Jobs.
1. According to the ONNX Runtime performance issue, on what other hardware and software setup did the same slow behavior occur?
2. Extend the ONNX Runtime performance issue beyond its last line.

--- Page ---

[Performance] cudaMemcpyAsync dominates runtime for batch inference with FP32 inputs
Describe the issue
Describe
When running a batch (batch=6, size=[6*3*1280*1280]) FP32 inference on GPU (EP: CUDA Provider) with ONNX Runtime, the majority of the time is spent in cudaMemcpyAsync inside session.Run(). Even though the GPU utilization increases, the total inference time scales almost linearly with batch size.
CUDA & cuDNN: 11.8 with 8.9.5 ONNX model: dynamic batch YOLOv9 (FP32, input shape [batch,3,1280,1280])
Note: Initially suspected hardware/CUDA compatibility, but same behavior occurs on RTX 5080 with CUDA 12.5 and cuDNN 8.9.7
Observed behavior
Request / Question
Can ONNX Runtime improve Run() performance for this batches where input memory copies dominate the total time? Is this behavior expected for dynamic batch models, or should this batch inference be faster?
Thanks for your time and support. I really appreciate any guidance or suggestions to improve ONNX Runtime performance for small-batch GPU inference.
To reproduce
CreateBatchTensor
private static Tensor<float> CreateBatchTensor(
List<Mat> mats, int[] dims, string format, bool normalize)

--- Raw data ---

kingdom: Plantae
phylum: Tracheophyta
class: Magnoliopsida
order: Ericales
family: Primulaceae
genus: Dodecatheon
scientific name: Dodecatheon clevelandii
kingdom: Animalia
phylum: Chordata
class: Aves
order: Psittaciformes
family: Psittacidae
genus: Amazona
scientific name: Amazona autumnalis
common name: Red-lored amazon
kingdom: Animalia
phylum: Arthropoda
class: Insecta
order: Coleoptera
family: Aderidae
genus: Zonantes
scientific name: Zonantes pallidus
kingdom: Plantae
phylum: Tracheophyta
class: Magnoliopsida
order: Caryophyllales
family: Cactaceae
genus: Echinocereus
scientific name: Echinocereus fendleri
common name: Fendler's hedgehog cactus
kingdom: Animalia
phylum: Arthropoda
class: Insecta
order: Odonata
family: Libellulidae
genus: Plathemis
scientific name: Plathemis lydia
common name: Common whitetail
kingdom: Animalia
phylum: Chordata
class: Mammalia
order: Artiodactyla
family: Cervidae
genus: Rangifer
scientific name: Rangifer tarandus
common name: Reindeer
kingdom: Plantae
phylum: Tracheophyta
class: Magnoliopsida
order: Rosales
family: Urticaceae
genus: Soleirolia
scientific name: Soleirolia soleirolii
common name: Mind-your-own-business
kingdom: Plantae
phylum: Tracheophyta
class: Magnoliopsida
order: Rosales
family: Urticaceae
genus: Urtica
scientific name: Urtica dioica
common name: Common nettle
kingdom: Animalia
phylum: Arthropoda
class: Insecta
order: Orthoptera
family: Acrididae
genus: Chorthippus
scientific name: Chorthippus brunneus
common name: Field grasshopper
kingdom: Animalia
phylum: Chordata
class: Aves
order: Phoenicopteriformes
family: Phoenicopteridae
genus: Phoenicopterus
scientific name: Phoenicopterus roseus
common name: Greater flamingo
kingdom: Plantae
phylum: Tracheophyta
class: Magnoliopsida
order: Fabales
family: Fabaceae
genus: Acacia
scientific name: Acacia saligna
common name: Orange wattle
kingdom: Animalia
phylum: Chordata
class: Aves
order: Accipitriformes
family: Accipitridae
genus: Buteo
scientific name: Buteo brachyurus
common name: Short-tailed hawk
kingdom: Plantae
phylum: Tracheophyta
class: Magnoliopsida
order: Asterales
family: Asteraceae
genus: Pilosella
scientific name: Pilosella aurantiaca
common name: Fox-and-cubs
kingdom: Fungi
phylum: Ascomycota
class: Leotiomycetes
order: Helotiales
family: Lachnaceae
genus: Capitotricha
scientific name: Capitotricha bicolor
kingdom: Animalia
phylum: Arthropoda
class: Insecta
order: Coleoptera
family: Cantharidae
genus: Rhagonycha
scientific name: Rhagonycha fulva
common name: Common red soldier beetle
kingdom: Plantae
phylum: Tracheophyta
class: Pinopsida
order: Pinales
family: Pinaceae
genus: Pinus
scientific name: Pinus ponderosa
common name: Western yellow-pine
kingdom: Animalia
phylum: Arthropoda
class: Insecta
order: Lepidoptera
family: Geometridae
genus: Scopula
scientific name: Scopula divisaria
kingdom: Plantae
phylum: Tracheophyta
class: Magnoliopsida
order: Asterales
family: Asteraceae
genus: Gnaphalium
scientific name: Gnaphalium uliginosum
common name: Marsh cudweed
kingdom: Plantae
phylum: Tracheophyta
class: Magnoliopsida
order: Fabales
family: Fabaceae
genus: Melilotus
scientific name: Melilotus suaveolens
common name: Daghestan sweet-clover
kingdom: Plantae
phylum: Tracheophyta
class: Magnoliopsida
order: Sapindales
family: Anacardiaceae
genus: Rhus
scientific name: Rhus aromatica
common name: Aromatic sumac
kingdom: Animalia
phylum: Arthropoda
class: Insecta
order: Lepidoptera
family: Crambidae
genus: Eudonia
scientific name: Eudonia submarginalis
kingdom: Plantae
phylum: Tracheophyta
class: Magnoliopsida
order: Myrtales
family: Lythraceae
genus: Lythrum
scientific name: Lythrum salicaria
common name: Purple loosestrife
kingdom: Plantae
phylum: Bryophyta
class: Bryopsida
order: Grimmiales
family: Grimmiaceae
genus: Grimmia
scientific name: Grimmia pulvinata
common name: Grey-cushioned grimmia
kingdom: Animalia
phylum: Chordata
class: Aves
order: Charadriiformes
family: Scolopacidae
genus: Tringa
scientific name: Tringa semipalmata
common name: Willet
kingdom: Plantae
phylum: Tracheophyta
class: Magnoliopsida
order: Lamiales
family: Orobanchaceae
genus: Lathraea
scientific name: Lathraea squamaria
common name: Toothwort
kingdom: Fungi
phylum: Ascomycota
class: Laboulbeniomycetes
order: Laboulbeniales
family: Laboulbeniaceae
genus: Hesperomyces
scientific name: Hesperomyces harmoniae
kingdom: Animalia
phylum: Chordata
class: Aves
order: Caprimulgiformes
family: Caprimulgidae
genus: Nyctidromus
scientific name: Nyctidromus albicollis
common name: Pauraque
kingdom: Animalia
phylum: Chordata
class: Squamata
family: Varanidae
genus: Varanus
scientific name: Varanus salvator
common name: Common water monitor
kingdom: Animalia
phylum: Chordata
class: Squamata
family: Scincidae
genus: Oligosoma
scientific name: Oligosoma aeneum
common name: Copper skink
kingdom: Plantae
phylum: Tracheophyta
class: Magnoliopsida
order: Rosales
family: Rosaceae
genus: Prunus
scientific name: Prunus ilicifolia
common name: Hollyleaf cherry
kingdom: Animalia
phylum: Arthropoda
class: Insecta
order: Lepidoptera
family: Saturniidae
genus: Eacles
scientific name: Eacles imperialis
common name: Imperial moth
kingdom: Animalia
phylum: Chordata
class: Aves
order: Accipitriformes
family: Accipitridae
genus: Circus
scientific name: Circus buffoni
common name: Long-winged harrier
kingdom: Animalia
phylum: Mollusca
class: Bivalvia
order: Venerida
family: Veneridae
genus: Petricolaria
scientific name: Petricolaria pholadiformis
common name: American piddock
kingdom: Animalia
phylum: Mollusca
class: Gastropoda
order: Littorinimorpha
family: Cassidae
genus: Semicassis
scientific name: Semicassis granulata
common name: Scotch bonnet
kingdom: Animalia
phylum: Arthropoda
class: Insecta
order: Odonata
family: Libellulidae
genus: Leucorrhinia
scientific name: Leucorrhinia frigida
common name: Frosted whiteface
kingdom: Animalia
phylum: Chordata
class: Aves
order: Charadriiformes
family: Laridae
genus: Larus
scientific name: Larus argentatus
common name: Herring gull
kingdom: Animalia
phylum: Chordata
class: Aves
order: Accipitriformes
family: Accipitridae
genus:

---

Results by task.
1. An RTX 5080 with CUDA 12.5 and cuDNN 8.9.7.

2.
{
if (dims.Length != 4)
throw new Exception("dims mismatch.");
int batch = dims[0];
int channels = dims[1];
int targetHeight = dims[2];
int targetWidth = dims[3];
if (batch != mats.Count)
throw new Exception($"batch mismatch! dims[0]={batch}, but mats.Count={mats.Count}");
int targetTensorSize = batch * channels * targetHeight * targetWidth;
var allValues = new float[targetTensorSize];
for (int b = 0; b < batch; b++)
{
Mat mat = mats[b];
if (mat.Empty())
throw new Exception($"input image {b} is empty.");
// Ensure float32
Mat matRef = new Mat();
if (mat.Type() != MatType.CV_32FC(mat.Channels()))
mat.ConvertTo(matRef, MatType.CV_32FC(mat.Channels()));
else
matRef = mat;
// BGR -> RGB
Mat rgbMat = new Mat();
Cv2.CvtColor(matRef, rgbMat, ColorConversionCodes.BGR2RGB);
// Normalize
Mat targetMat = new Mat();
rgbMat.ConvertTo(targetMat, MatType.CV_32FC3, normalize ? 1.0 / 255.0 : 1.0);
// Resize
Mat resizeMat = new Mat();
Cv2.Resize(targetMat, resizeMat, new Size(targetWidth, targetHeight));
if (format == "CHW")
{
// Split channels
Mat[] matChannels = Cv2.Split(resizeMat);
for (int c = 0; c < channels; c++)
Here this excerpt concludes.